My very dear friend Charlie (he of the amazing poetry, magic camera, and sagely teeshirt slogans) wrote to me today:
I hope you will be doing better soon. I don’t like you to suffer.
I’m not exactly suffering. It’s interesting. My body can hardly move, it hurts like hell when I roll over in bed, I have a migraine 24/7, I haven’t been out of the house in almost two weeks … and right now I’m as happy as a clam.
Maybe those old dead guys were on to something when they said, “You are not your body or your mind or your feelings.” I don’t especially feel that I’m one thing or another but maybe that’s the explanation.
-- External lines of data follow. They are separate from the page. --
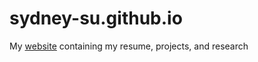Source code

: # sydney-su.github.io 
My [website](https://sydney-su.github.io) containing my resume, projects, and research
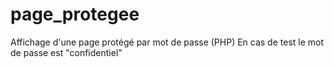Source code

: # page_protegee
Affichage d'une page protégé par mot de passe (PHP)
En cas de test le mot de passe est "confidentiel"
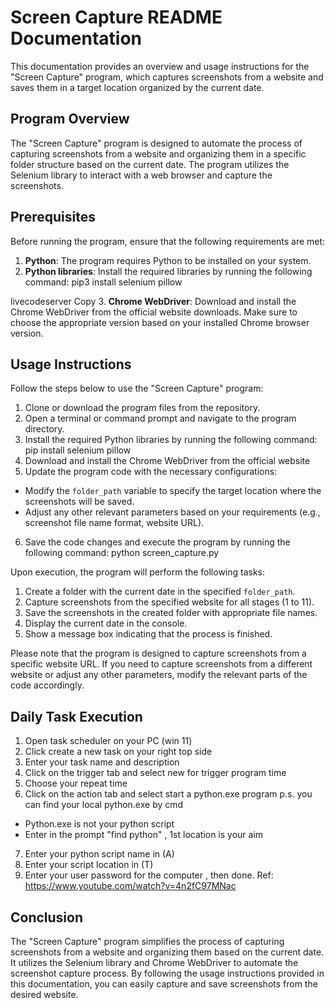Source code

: # Screen Capture README Documentation

This documentation provides an overview and usage instructions for the "Screen Capture" program, which captures screenshots from a website and saves them in a target location organized by the current date.

## Program Overview

The "Screen Capture" program is designed to automate the process of capturing screenshots from a website and organizing them in a specific folder structure based on the current date. The program utilizes the Selenium library to interact with a web browser and capture the screenshots.

## Prerequisites

Before running the program, ensure that the following requirements are met:

1. **Python**: The program requires Python to be installed on your system.
2. **Python libraries**: Install the required libraries by running the following command:
pip3 install selenium pillow

livecodeserver
Copy
3. **Chrome WebDriver**: Download and install the Chrome WebDriver from the official website downloads. Make sure to choose the appropriate version based on your installed Chrome browser version.

## Usage Instructions

Follow the steps below to use the "Screen Capture" program:

1. Clone or download the program files from the repository.
2. Open a terminal or command prompt and navigate to the program directory.
3. Install the required Python libraries by running the following command:
pip install selenium pillow
4. Download and install the Chrome WebDriver from the official website
5. Update the program code with the necessary configurations:
- Modify the `folder_path` variable to specify the target location where the screenshots will be saved.
- Adjust any other relevant parameters based on your requirements (e.g., screenshot file name format, website URL).
6. Save the code changes and execute the program by running the following command:
python screen_capture.py

Upon execution, the program will perform the following tasks:

1. Create a folder with the current date in the specified `folder_path`.
2. Capture screenshots from the specified website for all stages (1 to 11).
3. Save the screenshots in the created folder with appropriate file names.
4. Display the current date in the console.
5. Show a message box indicating that the process is finished.

Please note that the program is designed to capture screenshots from a specific website URL. If you need to capture screenshots from a different website or adjust any other parameters, modify the relevant parts of the code accordingly.

## Daily Task Execution
1. Open task scheduler on your PC (win 11)
2. Click create a new task on your right top side 
3. Enter your task name and description 
4. Click on the trigger tab and select new for trigger program time
5. Choose your repeat time
6. Click on the action tab and select start a python.exe program
p.s. you can find your local python.exe by cmd 
- Python.exe is not your python script
- Enter in the prompt "find python" , 1st location is your aim 
7. Enter your python script name in (A)
8. Enter your script location in (T)
9. Enter your user password for the computer , then done.
Ref:
https://www.youtube.com/watch?v=4n2fC97MNac

## Conclusion

The "Screen Capture" program simplifies the process of capturing screenshots from a website and organizing them based on the current date. It utilizes the Selenium library and Chrome WebDriver to automate the screenshot capture process. By following the usage instructions provided in this documentation, you can easily capture and save screenshots from the desired website.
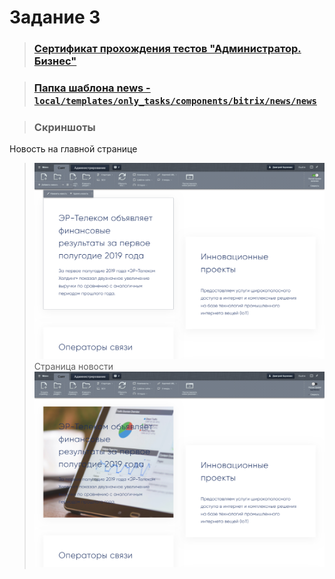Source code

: # Задание 3

> ### [ Сертификат прохождения тестов "Администратор. Бизнес" ](<readme/Администратор. Бизнес.pdf>)

> ### [Папка шаблона news - ``local/templates/only_tasks/components/bitrix/news/news`` ](<local/templates/only_tasks/components/bitrix/news/news>)

> ### Скриншоты
Новость на главной странице
> ![](<readme/screenshot_3.png>)
Страница новости
> ![](<readme/screenshot_4.png>)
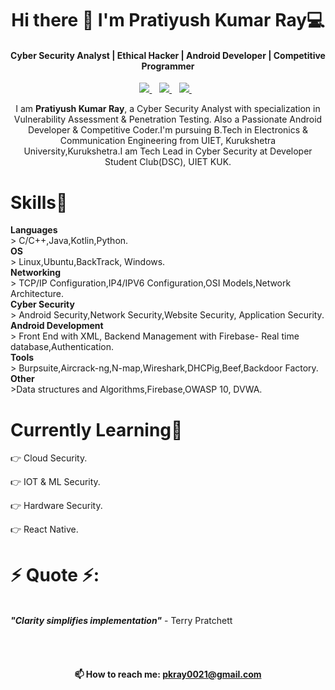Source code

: <h1 align='center'>
  Hi there 👋 I'm Pratiyush Kumar Ray💻
</h1>

<h4 align='center'>
  Cyber Security Analyst | Ethical Hacker | Android Developer | Competitive Programmer
</h4>

<p align='center'>
  
  <!--<a href="https://wa.me/5518996643974?text=Olá!%20Alexandre">
    <img src="https://img.shields.io/badge/WHATSAPP-%2325D366.svg?&style=for-the-badge&logo=whatsapp&logoColor=white" />    
  </a>&nbsp;&nbsp;-->
  <a href="https://www.linkedin.com/in/pratiyush-kumar-ray-02a5a9184/">
    <img src="https://img.shields.io/badge/linkedin-%230077B5.svg?&style=flat&logo=linkedin&logoColor=white" />
  </a>&nbsp;&nbsp;
  <a href="https://www.instagram.com/">
    <img src="https://img.shields.io/badge/instagram-FF00FF.svg?&style=flat&logo=instagram&logoColor=white" />
  </a>&nbsp;&nbsp;
  <a href="https://twitter.com/RayPratiyush">
    <img src="https://img.shields.io/badge/twitter-%231DA1F2.svg?&style=flat&logo=twitter&logoColor=white" />        
  </a>&nbsp;&nbsp;
  
  
</p>
<p align='center'>
  I am <b>Pratiyush Kumar Ray</b>, a Cyber Security Analyst with specialization in Vulnerability Assessment & Penetration Testing. Also a Passionate Android Developer & Competitive Coder.I'm pursuing B.Tech in Electronics & Communication Engineering from UIET, Kurukshetra University,Kurukshetra.I am Tech Lead in Cyber Security at Developer Student Club(DSC), UIET KUK.
</p>




<b><h1>Skills🥇</h1></b>
<p>
<b>Languages</b><br>
> C/C++,Java,Kotlin,Python.<br>
<b>OS</b><br>
> Linux,Ubuntu,BackTrack, Windows.<br>
<b>Networking</b><br>
> TCP/IP Configuration,IP4/IPV6 Configuration,OSI Models,Network Architecture.<br>
<b>Cyber Security</b><br>
> Android Security,Network Security,Website Security, Application Security.<br>
<b>Android Development</b><br>
> Front End with XML, Backend Management with Firebase- Real time database,Authentication.<br>
<b>Tools</b><br>
> Burpsuite,Aircrack-ng,N-map,Wireshark,DHCPig,Beef,Backdoor Factory.<br>
<b>Other</b><br>
>Data structures and Algorithms,Firebase,OWASP 10, DVWA.<br></p>

<b><h1>Currently Learning🎯</h1></b>
<p>
👉 Cloud Security. <br>

👉 IOT & ML Security.<br>

👉 Hardware Security.<br>

👉 React Native.<br>
</p>

<b><h1>⚡ Quote ⚡:</h1> </b><br>
__*"Clarity simplifies implementation"*__ - Terry Pratchett  


<br>
<br>

<h4 align='center'>
  📫 How to reach me: <a href='mailto:pkray0021@gmail.com'>pkray0021@gmail.com</a>
</h4>
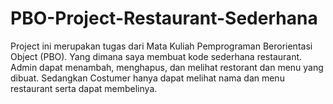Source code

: # PBO-Project-Restaurant-Sederhana
Project ini merupakan tugas dari Mata Kuliah Pemprograman Berorientasi Object (PBO). Yang dimana saya membuat kode sederhana restaurant. Admin dapat menambah, menghapus, dan melihat restorant dan menu yang dibuat. Sedangkan Costumer hanya dapat melihat nama dan menu restaurant serta dapat membelinya.
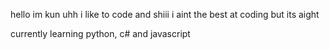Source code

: hello im kun uhh i like to code and shiii
i aint the best at coding but its aight

currently learning python, c# and javascript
Looks like your sadhana is working well if you’re able to be settled and peaceful in the midst of that physical discomfort. I admire that. 🙂
I answered him:
Whatever I got, it surely wasn’t from sadhana. 🙂 I barely ever did any. Well, I hardly ever did any voluntary sadhana. Involuntary sadhana — that’s something else. This situation is lucky in a way but it’s about as admirable as having toenails that grow. I can’t take credit. It’s not something I’m responsible for. 🙂
The Goddess told me the reason I got what I got was simply because I wanted it. I had a desire for God and the desire for God is automatically self-fulfilling. That is its nature. I never chose that desire. Nobody chooses their desires. Desires are given to us not chosen. Put those two ideas together and I suppose we can call them “grace.”
When I was about 24 [40 years ago] I wrote a song with a chorus that went like this:
You can’t want what you want to want
You only want what your heart’s got
A-throbbing and a-kicking and a-burning and a-beating
Inside it’s fevered hot spot
Hot spot! Hot spot!
No idea what made me write that song — oh yes I do, it was John Bailey’s book about Tolstoy’s novel Anna Karenina. Bailey says something like, “Anna Karenina is one of the few great novels of which it can be said, it has a simple moral, like a fable. The moral is, ‘Getting what you want doesn’t make you happy.'” At the time I was a typical 20th century American pseudo-educated person and all I could think was, “Wow, that’s the exact opposite of what Sigmund Freud says!” Being a typical 20th century American pseudo-educated person, I knew Freud but not Buddha. I didn’t know that Tolstoy was only saying what Buddha had said, and what many other of the wisest humans in our whole history had said.
But despite my ignorance I recognized that Bailey’s remark was very profound and still remember it 40 years later. But how did I get from there to the fact that the objects of our desire aren’t voluntarily chosen? I must have thought about this stuff a great deal. That was probably one of the things that pushed me toward spiritual things.